Le più antiche tracce ancora leggibili risalgono all’XI – XII sec.; il castello angioino del XIV sec. è stato ricostruito sul basamento del castello normanno-svevo.Quest’ultimo, a pianta quadrangolare, aveva quattro torri alle estremità del perimetro aperte verso l’interno, mura più basse con camminamento merlato superiore e cisterna per la raccolta delle acque piovane.

 Si conserva invece in tutta la sua imponenza, la torre dell’ulivo, costruita intorno agli inizi del XII sec.Fra il XIV ed il XVII secolo gli ambienti interni del castello si ampliano e si arricchiscono di un loggiato al primo piano.

 Nella pianta di Crecchio redatta nel 1768 il castello ci appare come un austero fortilizio merlato, caratteristica che perderà nel 1789, quando il Barone Camillo De Riseis lo trasformerà in una residenza estiva divendo luogo di svago e di villegiatura di personaggi e della nobiltà europea: Letizia Bonaparte, Gabriele D’Annunzio, il Principe Umberto II di Savoia e la consorte Maria Josè.

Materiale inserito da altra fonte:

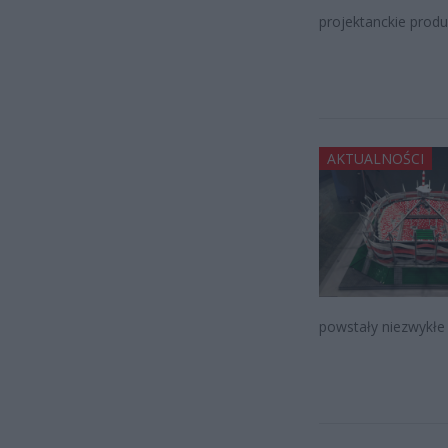
projektanckie produ
AKTUALNOŚCI
powstały niezwykłe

 Il 9 settembre 1943, il castello ospitò sua maestà Vittorio Emanuele III, la Regina Elena, il Principe Umberto II, il Generale Badoglio e tutto lo Stato Maggiore, mentre da Roma fuggivano verso Brindisi. Durante l’inverno l’attestarsi della linea Gustav sulle nostre colline lo trasformò in uno strategico caposaldo tedesco, e fu per questo gravemente danneggiato dall’offensiva alleata.

 Restaurato a partire dal 1976 ad opera della Soprintendenza ai Beni Culturali, nel 1995 il castello diventa la sede del Museo dell'Abruzzo Bizantino ed Altomedioevale.